§ Extracted records
########

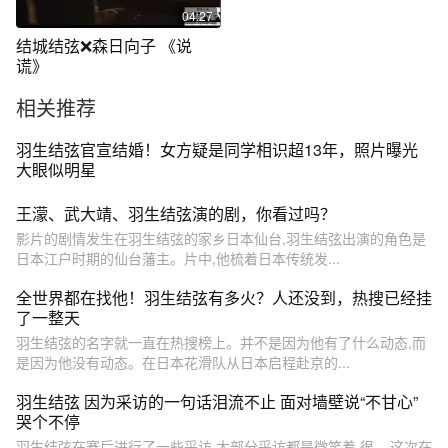
04:27
结城结弦❌森日向子 《说
谎》
相关推荐
羽生结弦官宣结婚！女方疑是同学相识超13年，照片曝光
大眼似明星
王濛、武大靖、羽生结弦演的剧，你看过吗？
影片的剧情发生在羽生结弦的家乡日本仙台,羽生结弦出演的角色是
日本江户时期的仙台藩主。片中,他梳着日本传统发...
全世界都在找他！羽生结弦有多火？人还没到，热搜已经挂
了一整天
羽生结弦的名字就一直在热搜榜上。并不是因为他有了什么动态,而
是因为他没有动态。在日本花滑队从日本启程赴京的...
羽生结弦 因为采访的一句话泪流不止 面对墙壁说“不甘心”
哭个不停
羽生结弦在赛后进行了一些采访,大部分采访都是微笑着,很... 这次在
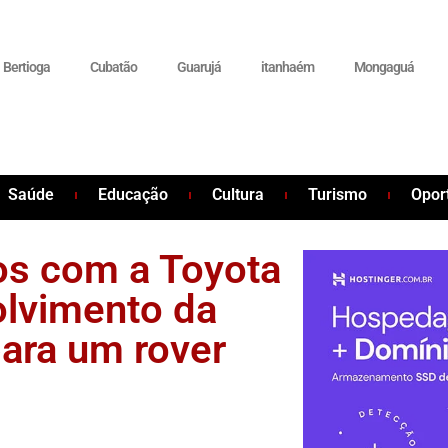
Bertioga
Cubatão
Guarujá
itanhaém
Mongaguá
Saúde
Educação
Cultura
Turismo
Opor
os com a Toyota
olvimento da
para um rover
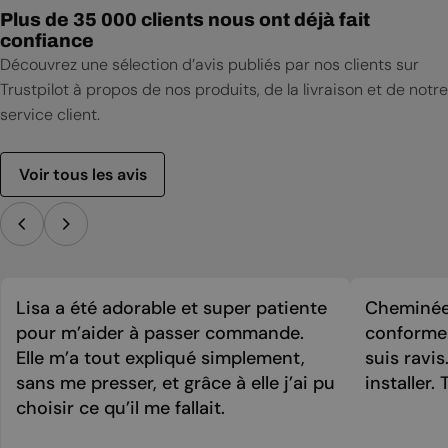
Plus de 35 000 clients nous ont déjà fait
confiance
Découvrez une sélection d’avis publiés par nos clients sur
Trustpilot à propos de nos produits, de la livraison et de notre
service client.
Voir tous les avis
Lisa a été adorable et super patiente
Cheminée 
pour m’aider à passer commande.
conforme 
Elle m’a tout expliqué simplement,
suis ravi
sans me presser, et grâce à elle j’ai pu
installer. 
choisir ce qu’il me fallait.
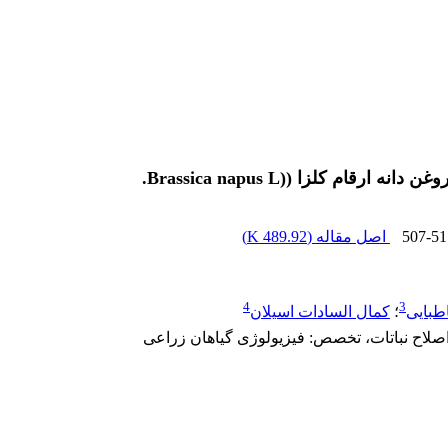
م کلزا ((Brassica napus L.
507-51
اصل مقاله (
489.92 K
)
4
3
طبایی
؛
کمال السادات اسیلان
صلاح نباتات، تخصص: فیزیولوژی گیاهان زراعی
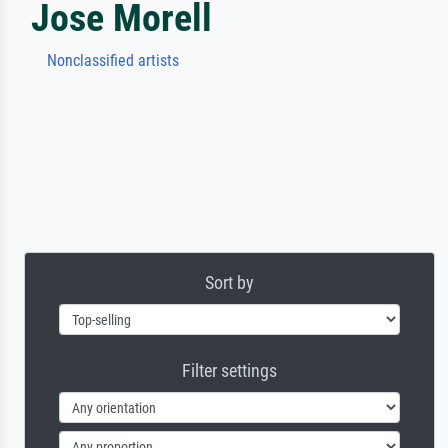
Jose Morell
Nonclassified artists
Sort by
Filter settings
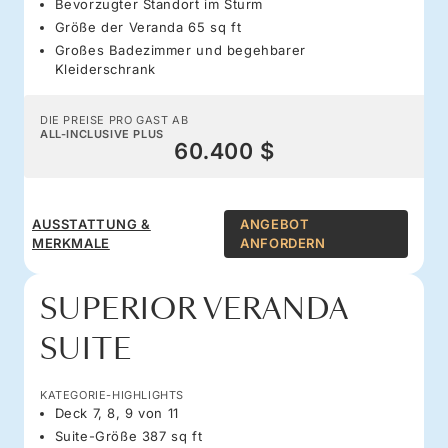
Bevorzugter Standort im Sturm
Größe der Veranda 65 sq ft
Großes Badezimmer und begehbarer
Kleiderschrank
DIE PREISE PRO GAST AB
ALL-INCLUSIVE PLUS
60.400 $
AUSSTATTUNG &
ANGEBOT
MERKMALE
ANFORDERN
SUPERIOR VERANDA
SUITE
KATEGORIE-HIGHLIGHTS
Deck 7, 8, 9 von 11
Suite-Größe 387 sq ft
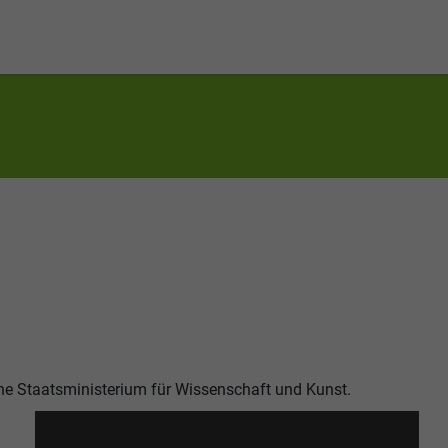
he Staatsministerium für Wissenschaft und Kunst.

########

§ About this exercise
Would you print the material exactly once more, without any of its pictures?

§ Reply to the exercise
04:27
结城结弦❌森日向子 《说
谎》
相关推荐
羽生结弦官宣结婚！女方疑是同学相识超13年，照片曝光
大眼似明星
王濛、武大靖、羽生结弦演的剧，你看过吗？
影片的剧情发生在羽生结弦的家乡日本仙台,羽生结弦出演的角色是
日本江户时期的仙台藩主。片中,他梳着日本传统发...
全世界都在找他！羽生结弦有多火？人还没到，热搜已经挂
了一整天
羽生结弦的名字就一直在热搜榜上。并不是因为他有了什么动态,而
是因为他没有动态。在日本花滑队从日本启程赴京的...
羽生结弦 因为采访的一句话泪流不止 面对墙壁说“不甘心”
哭个不停
羽生结弦在赛后进行了一些采访,大部分采访都是微笑着,很... 这次在
Bertioga
Cubatão
Guarujá
itanhaém
Mongaguá
Saúde
Educação
Cultura
Turismo
Opor
os com a Toyota
olvimento da
para um rover
Plus de 35 000 clients nous ont déjà fait
confiance
Découvrez une sélection d’avis publiés par nos clients sur
Trustpilot à propos de nos produits, de la livraison et de notre
service client.
Voir tous les avis
Lisa a été adorable et super patiente
Cheminée 
pour m’aider à passer commande.
conforme 
Elle m’a tout expliqué simplement,
suis ravi
sans me presser, et grâce à elle j’ai pu
installer. 
choisir ce qu’il me fallait.
م کلزا ((Brassica napus L.
507-51
اصل مقاله (
489.92 K
)
4
3
طبایی
؛
کمال السادات اسیلان
صلاح نباتات، تخصص: فیزیولوژی گیاهان زراعی
Jose Morell
Nonclassified artists
Sort by
Filter settings
Bevorzugter Standort im Sturm
Größe der Veranda 65 sq ft
Großes Badezimmer und begehbarer
Kleiderschrank
DIE PREISE PRO GAST AB
ALL-INCLUSIVE PLUS
60.400 $
AUSSTATTUNG &
ANGEBOT
MERKMALE
ANFORDERN
SUPERIOR VERANDA
SUITE
KATEGORIE-HIGHLIGHTS
Deck 7, 8, 9 von 11
Suite-Größe 387 sq ft
he Staatsministerium für Wissenschaft und Kunst.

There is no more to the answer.